═══ INFORMATION GIVEN
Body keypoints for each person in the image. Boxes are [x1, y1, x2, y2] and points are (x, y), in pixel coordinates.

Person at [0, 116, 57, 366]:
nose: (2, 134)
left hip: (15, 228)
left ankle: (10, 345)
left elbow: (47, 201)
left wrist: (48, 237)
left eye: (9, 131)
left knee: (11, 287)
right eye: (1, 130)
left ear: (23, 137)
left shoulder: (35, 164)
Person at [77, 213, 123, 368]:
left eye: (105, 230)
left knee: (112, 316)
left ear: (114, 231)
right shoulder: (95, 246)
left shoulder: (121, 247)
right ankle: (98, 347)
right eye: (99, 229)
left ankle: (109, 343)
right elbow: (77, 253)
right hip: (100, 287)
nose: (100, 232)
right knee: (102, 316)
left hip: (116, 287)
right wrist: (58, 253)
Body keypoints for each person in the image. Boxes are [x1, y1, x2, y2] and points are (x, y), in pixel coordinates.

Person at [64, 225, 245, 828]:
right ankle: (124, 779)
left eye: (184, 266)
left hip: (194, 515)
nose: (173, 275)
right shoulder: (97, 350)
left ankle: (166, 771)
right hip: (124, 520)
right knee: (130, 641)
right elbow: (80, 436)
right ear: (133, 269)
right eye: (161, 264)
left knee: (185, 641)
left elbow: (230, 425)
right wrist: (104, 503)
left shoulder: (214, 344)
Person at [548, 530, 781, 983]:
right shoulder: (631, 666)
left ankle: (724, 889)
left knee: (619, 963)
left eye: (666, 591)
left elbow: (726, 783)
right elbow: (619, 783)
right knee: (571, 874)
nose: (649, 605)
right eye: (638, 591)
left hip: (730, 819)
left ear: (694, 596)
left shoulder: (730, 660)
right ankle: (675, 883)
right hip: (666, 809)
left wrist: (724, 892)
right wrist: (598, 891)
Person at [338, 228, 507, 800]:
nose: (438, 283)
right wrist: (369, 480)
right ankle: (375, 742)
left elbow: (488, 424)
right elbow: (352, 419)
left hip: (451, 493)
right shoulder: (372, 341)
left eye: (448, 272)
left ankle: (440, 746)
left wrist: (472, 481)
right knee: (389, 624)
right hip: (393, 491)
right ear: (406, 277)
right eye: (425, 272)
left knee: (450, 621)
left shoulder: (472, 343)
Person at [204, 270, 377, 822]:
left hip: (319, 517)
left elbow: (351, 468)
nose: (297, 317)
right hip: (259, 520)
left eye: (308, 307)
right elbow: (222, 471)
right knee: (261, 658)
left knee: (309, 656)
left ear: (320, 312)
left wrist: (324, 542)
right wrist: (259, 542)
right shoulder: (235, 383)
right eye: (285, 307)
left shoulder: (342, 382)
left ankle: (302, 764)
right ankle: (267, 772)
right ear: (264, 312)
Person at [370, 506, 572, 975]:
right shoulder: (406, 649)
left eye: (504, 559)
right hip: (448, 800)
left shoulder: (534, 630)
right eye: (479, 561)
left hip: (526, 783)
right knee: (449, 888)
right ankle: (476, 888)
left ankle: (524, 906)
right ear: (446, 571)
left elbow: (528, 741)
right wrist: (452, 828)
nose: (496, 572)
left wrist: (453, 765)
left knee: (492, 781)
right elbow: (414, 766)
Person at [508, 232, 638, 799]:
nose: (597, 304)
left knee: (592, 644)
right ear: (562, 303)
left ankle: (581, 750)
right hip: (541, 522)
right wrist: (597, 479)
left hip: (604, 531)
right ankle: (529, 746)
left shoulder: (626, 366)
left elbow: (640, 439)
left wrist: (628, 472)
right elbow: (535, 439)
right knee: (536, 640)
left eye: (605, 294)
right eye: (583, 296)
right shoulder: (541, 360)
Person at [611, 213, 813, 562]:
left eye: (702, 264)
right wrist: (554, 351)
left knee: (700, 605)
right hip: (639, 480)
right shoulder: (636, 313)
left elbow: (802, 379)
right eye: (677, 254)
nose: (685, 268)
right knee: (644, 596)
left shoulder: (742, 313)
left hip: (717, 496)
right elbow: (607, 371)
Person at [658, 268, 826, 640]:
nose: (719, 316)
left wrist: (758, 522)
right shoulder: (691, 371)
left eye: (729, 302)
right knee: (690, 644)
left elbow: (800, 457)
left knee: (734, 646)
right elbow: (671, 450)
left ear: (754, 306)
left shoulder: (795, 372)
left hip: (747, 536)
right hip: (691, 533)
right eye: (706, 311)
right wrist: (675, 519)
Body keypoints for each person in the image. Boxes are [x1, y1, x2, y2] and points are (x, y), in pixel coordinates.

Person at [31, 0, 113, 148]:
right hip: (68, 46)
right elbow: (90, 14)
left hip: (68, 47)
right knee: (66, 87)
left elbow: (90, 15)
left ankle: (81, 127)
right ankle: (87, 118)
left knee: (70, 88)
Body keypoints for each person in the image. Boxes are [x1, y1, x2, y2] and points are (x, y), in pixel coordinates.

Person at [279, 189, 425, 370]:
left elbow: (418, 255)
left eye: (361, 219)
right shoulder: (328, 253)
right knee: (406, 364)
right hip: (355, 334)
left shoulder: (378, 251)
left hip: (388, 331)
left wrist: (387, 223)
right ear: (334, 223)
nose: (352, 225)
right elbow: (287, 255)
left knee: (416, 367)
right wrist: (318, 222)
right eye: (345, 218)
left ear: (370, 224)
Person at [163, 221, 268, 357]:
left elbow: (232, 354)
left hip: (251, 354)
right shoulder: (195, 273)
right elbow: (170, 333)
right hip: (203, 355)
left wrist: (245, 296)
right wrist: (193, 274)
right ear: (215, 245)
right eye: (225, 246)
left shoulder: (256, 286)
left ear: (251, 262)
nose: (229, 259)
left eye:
══════
The answer must be an exact reproduction of all the records.

Body keypoints for each person in the image. Boxes are [x1, y1, x2, y2] and points are (x, y), in pixel coordinates.

Person at [0, 116, 57, 366]:
nose: (2, 134)
left hip: (15, 228)
left ankle: (10, 345)
left elbow: (47, 201)
left wrist: (48, 237)
left eye: (9, 131)
left knee: (11, 287)
right eye: (1, 130)
left ear: (23, 137)
left shoulder: (35, 164)
Person at [77, 213, 123, 368]:
left eye: (105, 230)
left knee: (112, 316)
left ear: (114, 231)
right shoulder: (95, 246)
left shoulder: (121, 247)
right ankle: (98, 347)
right eye: (99, 229)
left ankle: (109, 343)
right elbow: (77, 253)
right hip: (100, 287)
nose: (100, 232)
right knee: (102, 316)
left hip: (116, 287)
right wrist: (58, 253)
Body keypoints for each person in the image. Boxes are [x1, y1, x2, y2] and points are (x, y), in pixel coordinates.

Person at [64, 225, 245, 828]:
right ankle: (124, 779)
left eye: (184, 266)
left hip: (194, 515)
nose: (173, 275)
right shoulder: (97, 350)
left ankle: (166, 771)
right hip: (124, 520)
right knee: (130, 641)
right elbow: (80, 436)
right ear: (133, 269)
right eye: (161, 264)
left knee: (185, 641)
left elbow: (230, 425)
right wrist: (104, 503)
left shoulder: (214, 344)
Person at [548, 530, 781, 983]:
right shoulder: (631, 666)
left ankle: (724, 889)
left knee: (619, 963)
left eye: (666, 591)
left elbow: (726, 783)
right elbow: (619, 783)
right knee: (571, 874)
nose: (649, 605)
right eye: (638, 591)
left hip: (730, 819)
left ear: (694, 596)
left shoulder: (730, 660)
right ankle: (675, 883)
right hip: (666, 809)
left wrist: (724, 892)
right wrist: (598, 891)
Person at [338, 228, 507, 800]:
nose: (438, 283)
right wrist: (369, 480)
right ankle: (375, 742)
left elbow: (488, 424)
right elbow: (352, 419)
left hip: (451, 493)
right shoulder: (372, 341)
left eye: (448, 272)
left ankle: (440, 746)
left wrist: (472, 481)
right knee: (389, 624)
right hip: (393, 491)
right ear: (406, 277)
right eye: (425, 272)
left knee: (450, 621)
left shoulder: (472, 343)
Person at [204, 270, 377, 822]:
left hip: (319, 517)
left elbow: (351, 468)
nose: (297, 317)
right hip: (259, 520)
left eye: (308, 307)
right elbow: (222, 471)
right knee: (261, 658)
left knee: (309, 656)
left ear: (320, 312)
left wrist: (324, 542)
right wrist: (259, 542)
right shoulder: (235, 383)
right eye: (285, 307)
left shoulder: (342, 382)
left ankle: (302, 764)
right ankle: (267, 772)
right ear: (264, 312)
Person at [370, 506, 572, 975]:
right shoulder: (406, 649)
left eye: (504, 559)
right hip: (448, 800)
left shoulder: (534, 630)
right eye: (479, 561)
left hip: (526, 783)
right knee: (449, 888)
right ankle: (476, 888)
left ankle: (524, 906)
right ear: (446, 571)
left elbow: (528, 741)
right wrist: (452, 828)
nose: (496, 572)
left wrist: (453, 765)
left knee: (492, 781)
right elbow: (414, 766)
Person at [508, 232, 638, 799]:
nose: (597, 304)
left knee: (592, 644)
right ear: (562, 303)
left ankle: (581, 750)
right hip: (541, 522)
right wrist: (597, 479)
left hip: (604, 531)
right ankle: (529, 746)
left shoulder: (626, 366)
left elbow: (640, 439)
left wrist: (628, 472)
right elbow: (535, 439)
right knee: (536, 640)
left eye: (605, 294)
right eye: (583, 296)
right shoulder: (541, 360)
Person at [611, 213, 813, 562]:
left eye: (702, 264)
right wrist: (554, 351)
left knee: (700, 605)
right hip: (639, 480)
right shoulder: (636, 313)
left elbow: (802, 379)
right eye: (677, 254)
nose: (685, 268)
right knee: (644, 596)
left shoulder: (742, 313)
left hip: (717, 496)
right elbow: (607, 371)
Person at [658, 268, 826, 640]:
nose: (719, 316)
left wrist: (758, 522)
right shoulder: (691, 371)
left eye: (729, 302)
right knee: (690, 644)
left elbow: (800, 457)
left knee: (734, 646)
right elbow: (671, 450)
left ear: (754, 306)
left shoulder: (795, 372)
left hip: (747, 536)
right hip: (691, 533)
right eye: (706, 311)
right wrist: (675, 519)
Body keypoints for each person in the image. Boxes are [x1, y1, x2, y2] and points are (x, y), in pixel coordinates.

Person at [31, 0, 113, 148]:
right hip: (68, 46)
right elbow: (90, 14)
left hip: (68, 47)
right knee: (66, 87)
left elbow: (90, 15)
left ankle: (81, 127)
right ankle: (87, 118)
left knee: (70, 88)
Body keypoints for each person in the image. Boxes are [x1, y1, x2, y2] and points are (x, y), in pixel coordinates.

Person at [279, 189, 425, 370]:
left elbow: (418, 255)
left eye: (361, 219)
right shoulder: (328, 253)
right knee: (406, 364)
right hip: (355, 334)
left shoulder: (378, 251)
left hip: (388, 331)
left wrist: (387, 223)
right ear: (334, 223)
nose: (352, 225)
right elbow: (287, 255)
left knee: (416, 367)
right wrist: (318, 222)
right eye: (345, 218)
left ear: (370, 224)
Person at [163, 221, 268, 357]:
left elbow: (232, 354)
left hip: (251, 354)
right shoulder: (195, 273)
right elbow: (170, 333)
right hip: (203, 355)
left wrist: (245, 296)
right wrist: (193, 274)
right ear: (215, 245)
right eye: (225, 246)
left shoulder: (256, 286)
left ear: (251, 262)
nose: (229, 259)
left eye:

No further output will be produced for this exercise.